▶ [WHAT IS BEING ASKED] Transcribe exactly the line that contains "unter Berücksichtigung der" and each line that comes after it in the material, the last line included, and nothing more.
_ _ _ _ _
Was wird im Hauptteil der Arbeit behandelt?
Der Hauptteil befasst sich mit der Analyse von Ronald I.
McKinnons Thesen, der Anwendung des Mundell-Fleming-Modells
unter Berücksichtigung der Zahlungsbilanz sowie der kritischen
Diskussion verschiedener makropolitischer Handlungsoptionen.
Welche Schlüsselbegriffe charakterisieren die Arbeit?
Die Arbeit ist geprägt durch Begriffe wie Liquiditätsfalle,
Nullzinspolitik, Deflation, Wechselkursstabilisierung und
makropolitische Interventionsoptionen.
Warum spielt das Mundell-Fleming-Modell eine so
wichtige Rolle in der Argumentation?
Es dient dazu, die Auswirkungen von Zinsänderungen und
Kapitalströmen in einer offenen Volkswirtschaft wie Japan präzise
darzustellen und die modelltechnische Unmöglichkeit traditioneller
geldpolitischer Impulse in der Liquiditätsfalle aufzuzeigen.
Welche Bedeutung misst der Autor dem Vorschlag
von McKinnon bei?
_ _ _ _ _
▶ [RESPONSE]
unter Berücksichtigung der Zahlungsbilanz sowie der kritischen
Diskussion verschiedener makropolitischer Handlungsoptionen.
Welche Schlüsselbegriffe charakterisieren die Arbeit?
Die Arbeit ist geprägt durch Begriffe wie Liquiditätsfalle,
Nullzinspolitik, Deflation, Wechselkursstabilisierung und
makropolitische Interventionsoptionen.
Warum spielt das Mundell-Fleming-Modell eine so
wichtige Rolle in der Argumentation?
Es dient dazu, die Auswirkungen von Zinsänderungen und
Kapitalströmen in einer offenen Volkswirtschaft wie Japan präzise
darzustellen und die modelltechnische Unmöglichkeit traditioneller
geldpolitischer Impulse in der Liquiditätsfalle aufzuzeigen.
Welche Bedeutung misst der Autor dem Vorschlag
von McKinnon bei?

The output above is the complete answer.